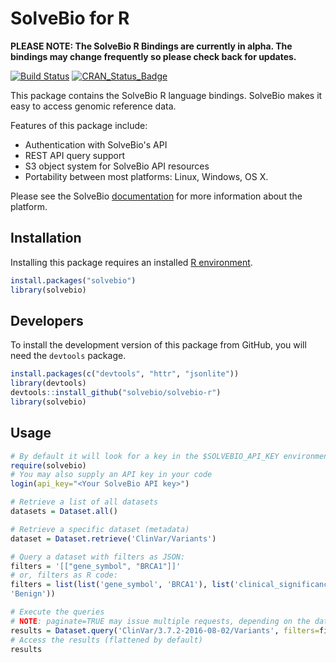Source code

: # SolveBio for R

**PLEASE NOTE: The SolveBio R Bindings are currently in alpha. The bindings may change frequently so please check back for updates.**

[![Build Status](https://travis-ci.org/solvebio/solvebio-r.png?branch=master)](https://travis-ci.org/solvebio/solvebio-r)
[![CRAN\_Status\_Badge](http://www.r-pkg.org/badges/version/solvebio)](https://cran.r-project.org/package=solvebio)

This package contains the SolveBio R language bindings. SolveBio makes it easy
to access genomic reference data.

Features of this package include:

* Authentication with SolveBio's API
* REST API query support
* S3 object system for SolveBio API resources
* Portability between most platforms: Linux, Windows, OS X.

Please see the SolveBio [documentation](https://docs.solvebio.com) for more
information about the platform.


## Installation

Installing this package requires an installed [R environment](https://www.r-project.org).

```R
install.packages("solvebio")
library(solvebio)
```


## Developers

To install the development version of this package from GitHub, you will need the `devtools` package.

```R
install.packages(c("devtools", "httr", "jsonlite"))
library(devtools)
devtools::install_github("solvebio/solvebio-r")
library(solvebio)
```


## Usage

```R
# By default it will look for a key in the $SOLVEBIO_API_KEY environment variable.
require(solvebio)
# You may also supply an API key in your code
login(api_key="<Your SolveBio API key>")

# Retrieve a list of all datasets
datasets = Dataset.all()

# Retrieve a specific dataset (metadata)
dataset = Dataset.retrieve('ClinVar/Variants')

# Query a dataset with filters as JSON:
filters = '[["gene_symbol", "BRCA1"]]'
# or, filters as R code:
filters = list(list('gene_symbol', 'BRCA1'), list('clinical_significance',
'Benign'))

# Execute the queries
# NOTE: paginate=TRUE may issue multiple requests, depending on the dataset and filters
results = Dataset.query('ClinVar/3.7.2-2016-08-02/Variants', filters=filters, limit=1000, paginate=TRUE)
# Access the results (flattened by default)
results

```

──────────────────────────────

[Your instructions] Output the lines, exactly: the first line of the entries above, every line after it, and the line with "Windows, OS X." as the last. No pictures.

[Response]
Source code

: # SolveBio for R

**PLEASE NOTE: The SolveBio R Bindings are currently in alpha. The bindings may change frequently so please check back for updates.**

[![Build Status](https://travis-ci.org/solvebio/solvebio-r.png?branch=master)](https://travis-ci.org/solvebio/solvebio-r)
[![CRAN\_Status\_Badge](http://www.r-pkg.org/badges/version/solvebio)](https://cran.r-project.org/package=solvebio)

This package contains the SolveBio R language bindings. SolveBio makes it easy
to access genomic reference data.

Features of this package include:

* Authentication with SolveBio's API
* REST API query support
* S3 object system for SolveBio API resources
* Portability between most platforms: Linux, Windows, OS X.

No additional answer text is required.